Still there were dozens of them in the Council Chamber. Cut off from Thanatos, they knew they could expect no mercy-not that they knew anything of mercy in Orcus’s realm. Gathering into knots of three or four, they banded together and fought to the death. Lucan ended the fight with a final arrow through the gut of an evistro that had already taken a half-dozen blows from Obek’s sword.

Of the Mage Trust, Uliana alone survived. She bent to pick up a large sliver of the Black Mirror, slick with the commingled blood of the rest of the trust. “Karga Kul will never be the same,” she said quietly. “And things may yet become more desperate. Remy of Avankil.”

Remy took a step forward.

“Have you the chisel?”

“I have it,” Remy said. He remembered the stubby, grasping fingers of the evistro feeling along his belt, and shuddered at the thought of what might have happened.

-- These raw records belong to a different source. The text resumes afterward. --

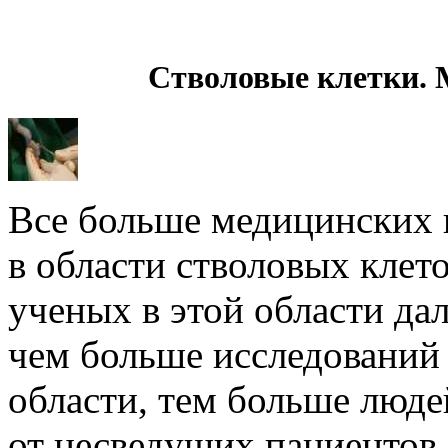
Стволовые клетки. 
Все больше медицинских 
в области стволовых клет
ученых в этой области дал
чем больше исследований
области, тем больше люд
от несведущих пациентов,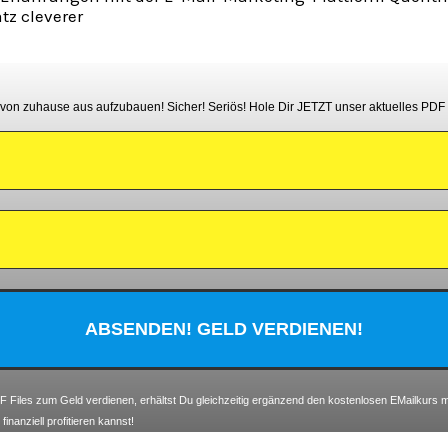
z cleverer
n von zuhause aus aufzubauen! Sicher! Seriös! Hole Dir JETZT unser aktuelles PDF
Files zum Geld verdienen, erhältst Du gleichzeitig ergänzend den kostenlosen EMailkurs mi
nanziell profitieren kannst!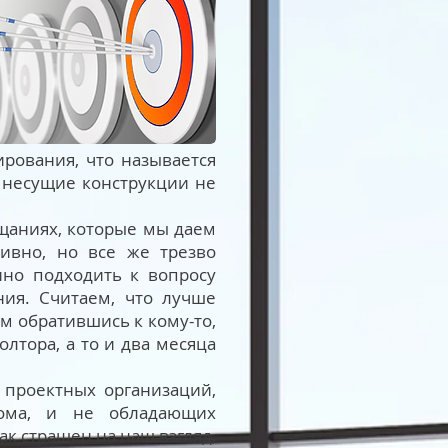
рования, что называется
о несущие конструкции не
ещаниях, которые мы даем
ивно, но все же трезво
нно подходить к вопросу
ия. Считаем, что лучше
ем обратившись к кому-то,
лтора, а то и два месяца
 проектных организаций,
дома, и не обладающих
ак страшен на наш взгляд,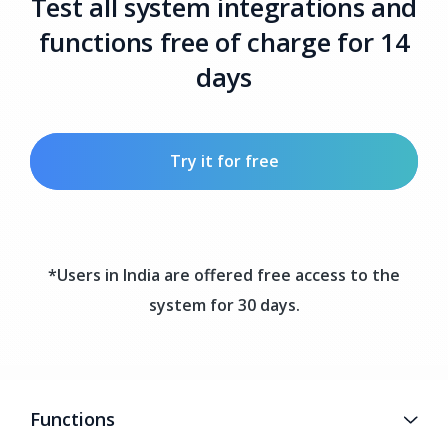
Test all system integrations and
functions free of charge for 14
days
Try it for free
*Users in India are offered free access to the
system for 30 days.
Functions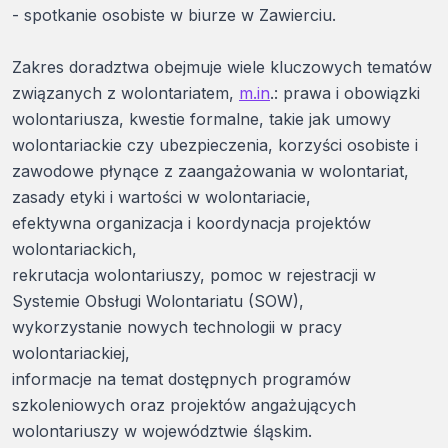
- spotkanie osobiste w biurze w Zawierciu.
Zakres doradztwa obejmuje wiele kluczowych tematów
związanych z wolontariatem,
m.in
.: prawa i obowiązki
wolontariusza, kwestie formalne, takie jak umowy
wolontariackie czy ubezpieczenia, korzyści osobiste i
zawodowe płynące z zaangażowania w wolontariat,
zasady etyki i wartości w wolontariacie,
efektywna organizacja i koordynacja projektów
wolontariackich,
rekrutacja wolontariuszy, pomoc w rejestracji w
Systemie Obsługi Wolontariatu (SOW),
wykorzystanie nowych technologii w pracy
wolontariackiej,
informacje na temat dostępnych programów
szkoleniowych oraz projektów angażujących
wolontariuszy w województwie śląskim.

“At least some of the evistros knew of it, and you may yet meet more adversaries who will. Yet you must keep it,” Uliana said. “You have brought it this far under terrible pressure and with commendable courage. Now you must keep it a little longer, for there is no one else who can be trusted to do it.”

“I would trust any of them to do it,” Remy protested, extending his arm to encompass his companions.

“Which speaks well of you. Yet you have brought it this far, and we do not know whether that is luck or strength. It would be foolish to risk a change now. You will keep it until the time comes to destroy it. Biri-Daar.”

Biri-Daar offered a shallow bow.

“You will select six Knights of Kul, the six whom you would most trust to uphold the precepts of the order. You will go with them to the guard at the Cliff Quay and you will give him this.” She wrote on a parchment and pressed it shut with her seal. “Quickly. Meet us in the Chamber of the Seal. You have the quill, yes? Make sure you keep it with you.”